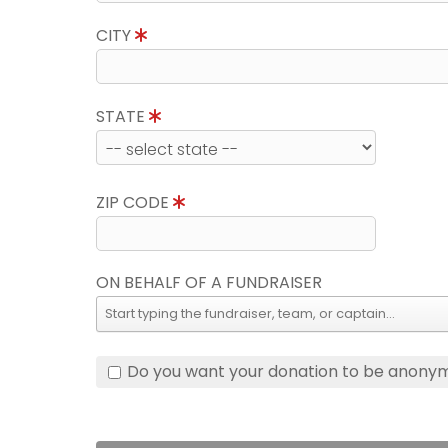
CITY
STATE
ZIP CODE
ON BEHALF OF A FUNDRAISER
Do you want your donation to be anony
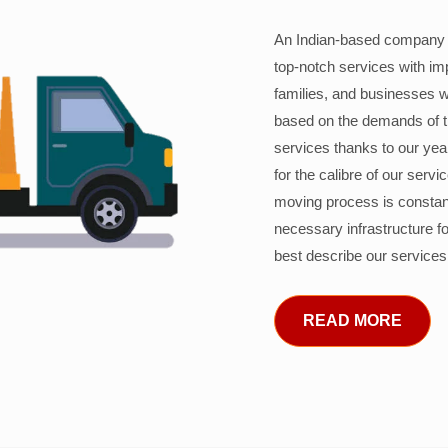
An Indian-based company c
top-notch services with im
families, and businesses w
based on the demands of 
services thanks to our years
for the calibre of our serv
moving process is constant
necessary infrastructure f
best describe our services
READ MORE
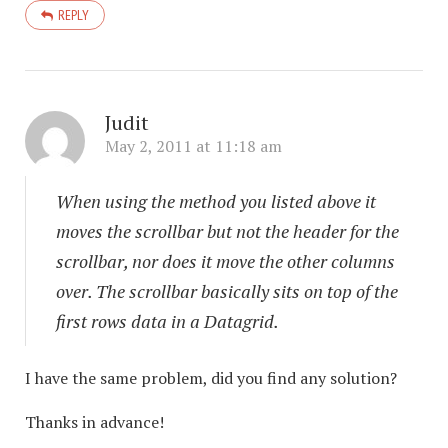
REPLY
Judit
May 2, 2011 at 11:18 am
When using the method you listed above it
moves the scrollbar but not the header for the
scrollbar, nor does it move the other columns
over. The scrollbar basically sits on top of the
first rows data in a Datagrid.
I have the same problem, did you find any solution?
Thanks in advance!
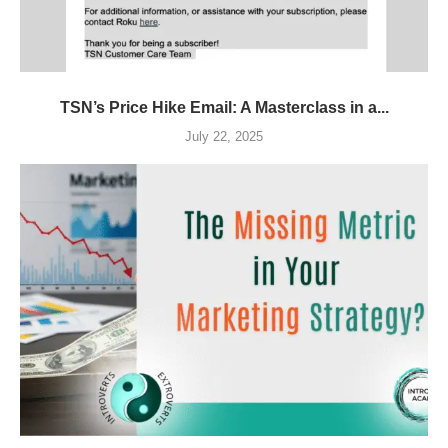
TSN’s Price Hike Email: A Masterclass in a...
July 22, 2025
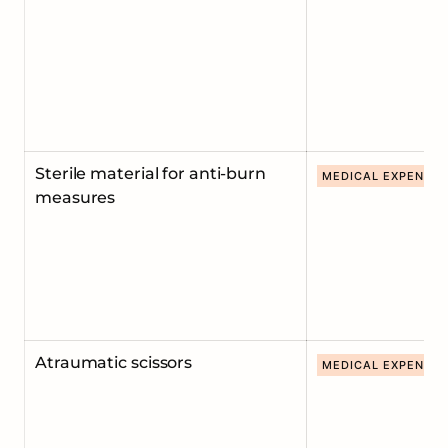
Sterile material for anti-burn
MEDICAL EXPENDA
measures
Atraumatic scissors
MEDICAL EXPENDA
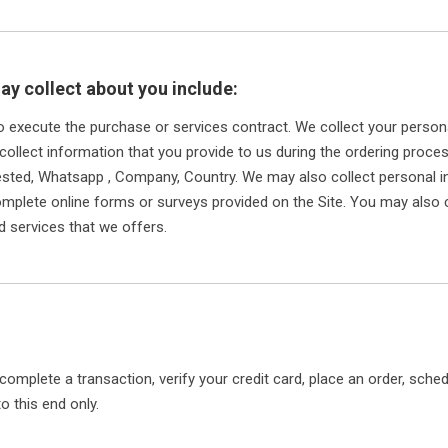
ay collect about you include:
to execute the purchase or services contract. We collect your perso
 collect information that you provide to us during the ordering proce
ested, Whatsapp , Company, Country. We may also collect personal
plete online forms or surveys provided on the Site. You may also c
d services that we offers.
omplete a transaction, verify your credit card, place an order, sche
o this end only.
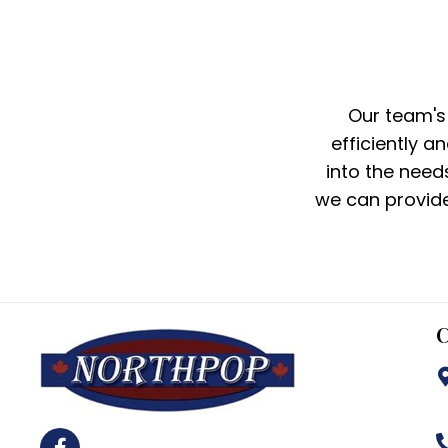
Our team's
efficiently a
into the need
we can provide
C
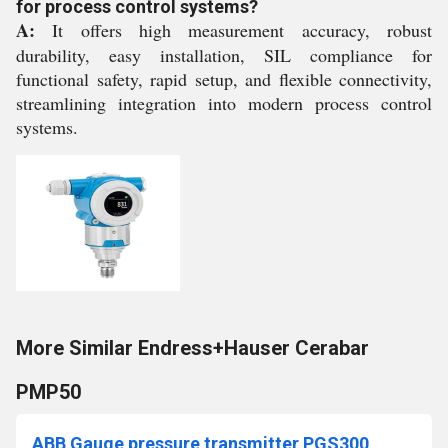
for process control systems?
A:
It offers high measurement accuracy, robust
durability, easy installation, SIL compliance for
functional safety, rapid setup, and flexible connectivity,
streamlining integration into modern process control
systems.
More Similar Endress+Hauser Cerabar
PMP50
ABB Gauge pressure transmitter PGS300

Job: Can you write these rows out again, changing every "scrollbar" to "scroll bar" and keeping everything else the same? Leave the pictures out.

Result of this exercise:
CITY
STATE
ZIP CODE
ON BEHALF OF A FUNDRAISER
Do you want your donation to be anony
An Indian-based company c
top-notch services with im
families, and businesses w
based on the demands of 
services thanks to our years
for the calibre of our serv
moving process is constant
necessary infrastructure f
best describe our services
READ MORE
REPLY
Judit
May 2, 2011 at 11:18 am
When using the method you listed above it
moves the scroll bar but not the header for the
scroll bar, nor does it move the other columns
over. The scroll bar basically sits on top of the
first rows data in a Datagrid.
I have the same problem, did you find any solution?
Thanks in advance!
TSN’s Price Hike Email: A Masterclass in a...
July 22, 2025
Sterile material for anti-burn
MEDICAL EXPENDA
measures
Atraumatic scissors
MEDICAL EXPENDA
ay collect about you include:
to execute the purchase or services contract. We collect your perso
 collect information that you provide to us during the ordering proce
ested, Whatsapp , Company, Country. We may also collect personal
plete online forms or surveys provided on the Site. You may also c
d services that we offers.
omplete a transaction, verify your credit card, place an order, sche
o this end only.
Our team's
efficiently a
into the need
we can provide
C
for process control systems?
A:
It offers high measurement accuracy, robust
durability, easy installation, SIL compliance for
functional safety, rapid setup, and flexible connectivity,
streamlining integration into modern process control
systems.
More Similar Endress+Hauser Cerabar
PMP50
ABB Gauge pressure transmitter PGS300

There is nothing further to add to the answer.